GlassWorm has resurfaced with a more aggressive supply‑chain campaign, this time weaponizing the Open VSX registry at scale to target developers. Security researchers say the latest wave represents a significant escalation in both scope and stealth compared to earlier activity.
Since January 31, 2026, at least 72 new malicious Open VSX extensions have been identified, all masquerading as popular tools like linters, formatters, code runners, and AI‑powered coding assistants. These look and behave like legitimate utilities at first glance, making it easy for busy developers to trust and install them. Behind the scenes, however, they embed hidden logic designed to pull in additional malware once inside a development environment.
The attackers now abuse trusted Open VSX features such as extensionPack and extensionDependencies to spread their payloads transitively. An extension can appear harmless on installation but later pull in a malicious dependency via an update or a bundled pack. This approach allows the threat actor to minimize obviously suspicious code in each listing while still maintaining a broad infection path.
Once executed, GlassWorm behaves as a multi‑stage infostealer and remote access tool targeting developer systems. It focuses on harvesting credentials for npm, GitHub, Git, and other services, then uses those stolen tokens to compromise additional repositories and publish more infected extensions. This creates a self‑reinforcing loop that can quickly expand across ecosystems if not promptly contained.
Beyond credentials, GlassWorm aggressively targets financial data by going after more than 49 different cryptocurrency wallet browser extensions, including popular wallets like MetaMask, Coinbase, and Phantom. Stolen cookies and session tokens can enable account takeover, while drained wallets provide immediate monetization for the attackers. In later stages, the malware deploys a hidden VNC component and SOCKS proxy, effectively converting developer machines into nodes within a criminal infrastructure.

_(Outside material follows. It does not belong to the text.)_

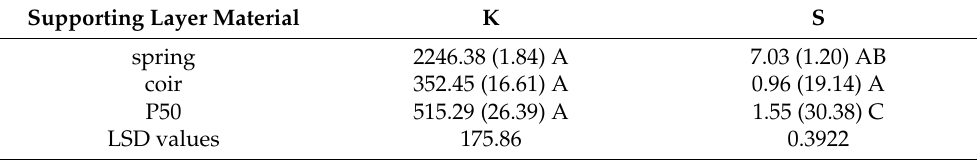
Table 7. The mean hardnesses of the mattresses evaluated in this study (supporting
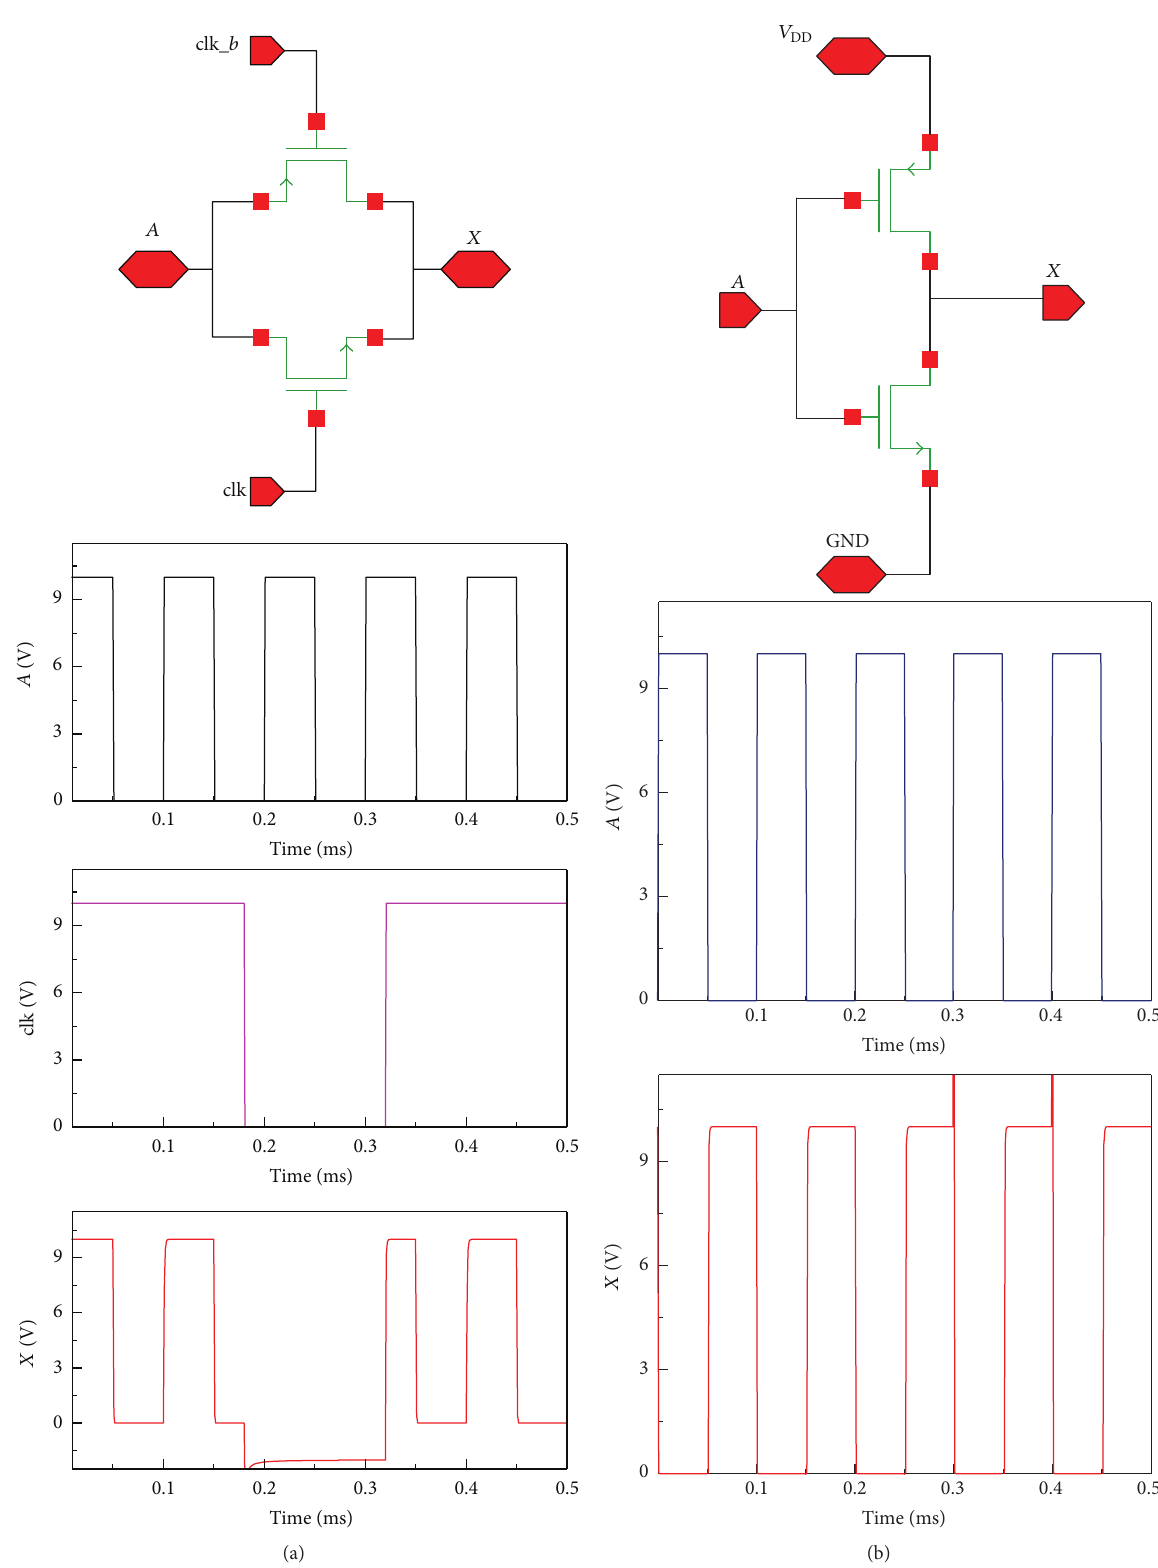
Figure 5: Schematics (top) and waveforms (bottom) of (a) transmission gate and (b)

For developers and organizations, this campaign underscores how extension ecosystems have become high‑value attack surfaces. Teams should enforce strict extension allowlists, monitor unusual repository activity, and rotate credentials if any suspicious Open VSX extensions were recently installed. Security tooling that inspects extension metadata, dependency chains, and post‑install behavior is now essential to counter evolving threats like GlassWorm.